Australian Dollar

Expected Range 0.6920 – 0.7020

Demand for the Australian dollar was bolstered intraday yesterday following a trade report from China which showed exports grew by 2.3 percent during December, well up from the forecasted decline of 4.1 percent. Marking the largest increase since February 2015, imports shrunk by 4 percent, a number also which comfortably surpassed expectation. Enough to lift the Australian dollar to a high of 0.7048 when valued against its US Counterpart, the Aussie’s run up above the 70 US Cents mark has once again proven to be short-lived. Given a large chunk of negative sentiment has been flushed out this week, Chinese authorities still maintain a significant amount of influence given the reactions elsewhere to currency adjustments and policy changes.
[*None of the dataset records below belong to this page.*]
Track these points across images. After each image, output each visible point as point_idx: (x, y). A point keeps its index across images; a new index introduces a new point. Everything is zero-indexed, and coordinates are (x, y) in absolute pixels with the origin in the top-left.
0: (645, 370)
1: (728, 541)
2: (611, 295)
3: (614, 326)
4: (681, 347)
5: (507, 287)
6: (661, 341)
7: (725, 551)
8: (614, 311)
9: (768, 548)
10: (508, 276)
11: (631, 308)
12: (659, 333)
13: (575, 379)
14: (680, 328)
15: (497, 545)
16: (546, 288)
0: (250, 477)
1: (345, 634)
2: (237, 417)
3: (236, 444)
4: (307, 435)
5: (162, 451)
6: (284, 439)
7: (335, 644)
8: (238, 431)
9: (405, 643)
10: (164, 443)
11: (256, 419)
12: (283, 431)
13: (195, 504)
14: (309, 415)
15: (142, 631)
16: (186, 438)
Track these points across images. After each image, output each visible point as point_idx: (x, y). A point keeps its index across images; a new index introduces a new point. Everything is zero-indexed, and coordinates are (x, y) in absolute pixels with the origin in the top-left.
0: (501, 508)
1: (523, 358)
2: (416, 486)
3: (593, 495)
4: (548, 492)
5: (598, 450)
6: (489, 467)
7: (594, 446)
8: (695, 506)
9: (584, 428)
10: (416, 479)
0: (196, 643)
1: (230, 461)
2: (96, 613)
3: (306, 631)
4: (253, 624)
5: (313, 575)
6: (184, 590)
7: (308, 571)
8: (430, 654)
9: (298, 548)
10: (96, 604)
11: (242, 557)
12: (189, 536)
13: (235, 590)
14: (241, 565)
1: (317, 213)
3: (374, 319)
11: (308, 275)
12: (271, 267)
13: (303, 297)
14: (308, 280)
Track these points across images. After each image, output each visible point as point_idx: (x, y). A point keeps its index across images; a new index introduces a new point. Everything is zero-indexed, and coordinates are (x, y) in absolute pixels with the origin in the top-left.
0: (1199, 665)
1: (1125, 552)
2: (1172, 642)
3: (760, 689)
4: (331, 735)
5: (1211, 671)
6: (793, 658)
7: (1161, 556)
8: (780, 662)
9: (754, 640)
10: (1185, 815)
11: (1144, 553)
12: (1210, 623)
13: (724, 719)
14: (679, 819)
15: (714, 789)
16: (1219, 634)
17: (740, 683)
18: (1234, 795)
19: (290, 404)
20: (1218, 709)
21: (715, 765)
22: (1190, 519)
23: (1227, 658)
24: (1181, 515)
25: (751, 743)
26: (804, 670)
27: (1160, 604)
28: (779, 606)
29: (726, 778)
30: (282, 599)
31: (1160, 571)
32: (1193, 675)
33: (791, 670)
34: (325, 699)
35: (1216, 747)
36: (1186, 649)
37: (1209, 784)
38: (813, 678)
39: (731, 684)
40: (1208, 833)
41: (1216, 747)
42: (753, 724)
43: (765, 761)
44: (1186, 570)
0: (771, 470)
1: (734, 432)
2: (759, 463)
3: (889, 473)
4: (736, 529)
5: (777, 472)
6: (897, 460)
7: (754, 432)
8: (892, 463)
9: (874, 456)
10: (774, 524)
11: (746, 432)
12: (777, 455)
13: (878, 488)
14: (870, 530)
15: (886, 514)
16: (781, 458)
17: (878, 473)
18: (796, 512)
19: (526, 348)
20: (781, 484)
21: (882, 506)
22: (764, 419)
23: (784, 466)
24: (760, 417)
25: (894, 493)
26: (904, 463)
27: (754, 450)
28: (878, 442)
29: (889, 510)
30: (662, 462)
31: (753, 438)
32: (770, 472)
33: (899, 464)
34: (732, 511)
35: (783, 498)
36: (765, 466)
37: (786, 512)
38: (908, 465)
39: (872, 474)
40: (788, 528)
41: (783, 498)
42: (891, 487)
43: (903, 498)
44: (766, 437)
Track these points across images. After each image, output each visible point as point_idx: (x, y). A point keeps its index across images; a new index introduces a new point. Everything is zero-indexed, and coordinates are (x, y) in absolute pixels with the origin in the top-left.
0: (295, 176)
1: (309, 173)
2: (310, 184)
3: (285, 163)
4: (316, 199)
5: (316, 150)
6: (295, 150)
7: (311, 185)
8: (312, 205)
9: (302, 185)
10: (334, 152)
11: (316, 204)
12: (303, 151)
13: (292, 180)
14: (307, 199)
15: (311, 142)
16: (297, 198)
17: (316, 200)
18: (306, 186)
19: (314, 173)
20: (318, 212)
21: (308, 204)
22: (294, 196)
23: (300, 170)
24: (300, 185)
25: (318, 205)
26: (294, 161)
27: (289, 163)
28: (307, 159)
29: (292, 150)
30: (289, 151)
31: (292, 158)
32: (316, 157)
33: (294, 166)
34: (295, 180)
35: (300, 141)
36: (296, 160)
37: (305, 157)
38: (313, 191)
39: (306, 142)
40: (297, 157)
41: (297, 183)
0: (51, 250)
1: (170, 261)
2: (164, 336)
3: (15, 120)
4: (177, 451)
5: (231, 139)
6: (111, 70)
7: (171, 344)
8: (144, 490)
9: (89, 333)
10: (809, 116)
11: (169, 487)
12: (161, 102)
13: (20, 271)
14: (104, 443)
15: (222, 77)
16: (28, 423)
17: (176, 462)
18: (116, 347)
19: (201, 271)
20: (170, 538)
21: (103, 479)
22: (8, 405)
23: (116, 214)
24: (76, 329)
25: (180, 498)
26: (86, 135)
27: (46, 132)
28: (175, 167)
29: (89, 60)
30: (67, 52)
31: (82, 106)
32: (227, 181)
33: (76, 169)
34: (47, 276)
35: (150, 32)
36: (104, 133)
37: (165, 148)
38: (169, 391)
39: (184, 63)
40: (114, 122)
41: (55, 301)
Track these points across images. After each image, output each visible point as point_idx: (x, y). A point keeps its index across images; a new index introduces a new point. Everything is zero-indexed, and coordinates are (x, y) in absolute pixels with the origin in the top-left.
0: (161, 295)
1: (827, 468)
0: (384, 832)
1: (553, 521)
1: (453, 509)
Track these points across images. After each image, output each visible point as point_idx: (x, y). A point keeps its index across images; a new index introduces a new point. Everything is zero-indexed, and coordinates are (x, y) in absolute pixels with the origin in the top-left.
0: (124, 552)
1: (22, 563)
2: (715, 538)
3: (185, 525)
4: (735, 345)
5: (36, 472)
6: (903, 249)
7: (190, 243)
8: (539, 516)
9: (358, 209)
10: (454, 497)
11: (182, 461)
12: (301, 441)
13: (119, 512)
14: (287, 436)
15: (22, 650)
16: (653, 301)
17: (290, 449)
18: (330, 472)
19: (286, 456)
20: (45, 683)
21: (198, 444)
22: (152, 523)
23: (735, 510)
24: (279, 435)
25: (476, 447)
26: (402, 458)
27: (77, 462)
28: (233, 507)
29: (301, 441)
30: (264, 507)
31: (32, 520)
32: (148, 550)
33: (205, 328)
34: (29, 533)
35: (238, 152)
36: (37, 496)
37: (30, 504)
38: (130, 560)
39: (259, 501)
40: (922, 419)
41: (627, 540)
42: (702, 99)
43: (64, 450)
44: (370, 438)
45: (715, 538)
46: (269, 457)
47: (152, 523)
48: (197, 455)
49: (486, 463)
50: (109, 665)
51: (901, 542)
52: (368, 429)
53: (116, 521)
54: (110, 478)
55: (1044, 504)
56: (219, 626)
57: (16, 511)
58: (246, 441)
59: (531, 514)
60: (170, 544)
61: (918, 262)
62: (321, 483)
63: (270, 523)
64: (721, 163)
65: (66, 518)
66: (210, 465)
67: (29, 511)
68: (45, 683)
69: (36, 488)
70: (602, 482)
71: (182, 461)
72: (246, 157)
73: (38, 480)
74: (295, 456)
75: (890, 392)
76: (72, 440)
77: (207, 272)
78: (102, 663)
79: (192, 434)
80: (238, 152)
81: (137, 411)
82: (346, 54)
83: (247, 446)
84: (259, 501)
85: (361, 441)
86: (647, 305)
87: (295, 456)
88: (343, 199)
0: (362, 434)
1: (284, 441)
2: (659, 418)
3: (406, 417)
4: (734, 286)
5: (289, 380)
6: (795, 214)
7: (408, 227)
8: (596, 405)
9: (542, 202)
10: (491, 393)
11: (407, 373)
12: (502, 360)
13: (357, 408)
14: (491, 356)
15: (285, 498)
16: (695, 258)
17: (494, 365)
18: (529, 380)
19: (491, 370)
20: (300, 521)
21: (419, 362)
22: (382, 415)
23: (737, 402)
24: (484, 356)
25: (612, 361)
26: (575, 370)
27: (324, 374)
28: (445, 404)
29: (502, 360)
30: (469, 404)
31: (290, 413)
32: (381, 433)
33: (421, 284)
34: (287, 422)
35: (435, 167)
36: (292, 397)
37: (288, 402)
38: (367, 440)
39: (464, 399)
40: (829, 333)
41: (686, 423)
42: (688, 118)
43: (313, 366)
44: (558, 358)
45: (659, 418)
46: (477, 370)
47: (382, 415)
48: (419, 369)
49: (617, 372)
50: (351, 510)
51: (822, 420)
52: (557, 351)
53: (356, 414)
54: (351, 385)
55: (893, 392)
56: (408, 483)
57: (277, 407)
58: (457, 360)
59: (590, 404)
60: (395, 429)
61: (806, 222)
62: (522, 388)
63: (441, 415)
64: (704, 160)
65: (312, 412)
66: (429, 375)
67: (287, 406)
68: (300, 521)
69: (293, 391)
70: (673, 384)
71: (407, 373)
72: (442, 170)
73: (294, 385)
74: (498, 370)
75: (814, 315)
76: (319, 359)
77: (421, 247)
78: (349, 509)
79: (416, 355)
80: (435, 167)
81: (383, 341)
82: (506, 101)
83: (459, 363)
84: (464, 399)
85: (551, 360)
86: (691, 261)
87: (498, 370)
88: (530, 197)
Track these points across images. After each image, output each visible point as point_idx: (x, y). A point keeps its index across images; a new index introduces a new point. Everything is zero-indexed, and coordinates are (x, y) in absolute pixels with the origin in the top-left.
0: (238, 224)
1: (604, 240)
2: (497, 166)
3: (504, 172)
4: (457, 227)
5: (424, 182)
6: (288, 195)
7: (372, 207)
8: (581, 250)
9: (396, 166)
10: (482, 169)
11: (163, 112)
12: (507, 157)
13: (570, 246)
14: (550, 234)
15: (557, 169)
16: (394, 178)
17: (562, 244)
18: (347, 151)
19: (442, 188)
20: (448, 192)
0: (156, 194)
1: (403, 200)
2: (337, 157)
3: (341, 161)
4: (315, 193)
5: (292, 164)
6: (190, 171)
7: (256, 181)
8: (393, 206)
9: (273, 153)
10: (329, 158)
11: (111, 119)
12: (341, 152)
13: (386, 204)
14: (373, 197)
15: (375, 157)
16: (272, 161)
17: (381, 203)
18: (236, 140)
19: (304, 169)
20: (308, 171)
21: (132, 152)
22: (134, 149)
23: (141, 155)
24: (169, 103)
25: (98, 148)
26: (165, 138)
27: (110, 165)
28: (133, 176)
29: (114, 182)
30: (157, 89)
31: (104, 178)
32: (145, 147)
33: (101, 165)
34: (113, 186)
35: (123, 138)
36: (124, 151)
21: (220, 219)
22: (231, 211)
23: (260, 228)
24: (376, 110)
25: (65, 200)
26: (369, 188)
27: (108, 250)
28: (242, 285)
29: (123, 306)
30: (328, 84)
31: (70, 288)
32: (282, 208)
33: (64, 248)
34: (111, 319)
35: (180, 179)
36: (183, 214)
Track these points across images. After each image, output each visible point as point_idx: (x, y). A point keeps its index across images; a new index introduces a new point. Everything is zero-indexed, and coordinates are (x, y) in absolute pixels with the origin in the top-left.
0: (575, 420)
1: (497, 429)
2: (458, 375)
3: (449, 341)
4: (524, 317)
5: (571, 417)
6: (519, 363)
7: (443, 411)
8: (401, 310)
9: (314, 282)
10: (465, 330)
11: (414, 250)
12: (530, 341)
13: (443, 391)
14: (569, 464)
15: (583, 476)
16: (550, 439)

Opening marginally lower this morning the Aussie currently buys 69.60 US Cents.

New Zealand Dollar

Expected Range 0.6490 – 0.6560

Having rallied to an overnight high of 0.6590 when valued against its US Counterpart following improved data flows from China, the New Zealand dollar’s brief recovery faded off the back of a disappointing session within the United States. Maintaining their risk-off preference, investors have once again pushed equities lower and treasuries higher with the price of crude struggling to maintain its value up above the critical $US30 per barrel mark. With markets stabilising over the past few sessions, some traction has been in made in the wake of efforts to minimalize the chaos triggered by equity and currency interventions. Opening steady this morning the New Zealand dollar currently trades at a rate of 0.6527.

Great British Pound

Expected Range 2.0700 – 2.0810

The Great British Pounds
value has stabilised over the past 24 hours ahead of this evenings Bank of
England Monetary Policy decision. In the wake of the significant volatilities
experienced already this year, those violent price swings have flowed through to
diminished growth expectations, lower forecasts which could plague the efforts of
policy makers wanting the accelerate the push towards tighter monetary settings.
With investors adopting a wait and see approach, downside targets of 1.4370
remain important support for the Sterling when valued against its US
Counterpart. In what’s been a quieter 24 hour window the Great British Pound
opens lower steady against the Greenback (1.4444), lower versus the Kiwi (2.2125)
whilst stronger versus the Aussie (2.0755)

Majors

Expected Range N/A

Emerging market stocks rallied on Wednesday after China’s total trade balance fell far less than expected in December. Returning to markets for the first time in days, investors have remained selective following two weeks of selling, albeit somewhat buoyed by the lack of daily intervention carried out in China over the past three sessions. With many emerging market currencies recovering, the shift into other major growth linked units has been sluggish. In commentary delivered by the US Federal Reserve yesterday, district members described business activity nationwide as modest with sentiment overall still positive. On the whole supporting the four interest rate hikes previously promised, this outcome remains heavily dependent on data flows and more so inflation which still sits a long way from the Fed’s two percent objective. Overcoming the daily nerves which now surround China’s yuan fix, investors look towards an important labour market report in Australia followed by an interest rate decision in the UK.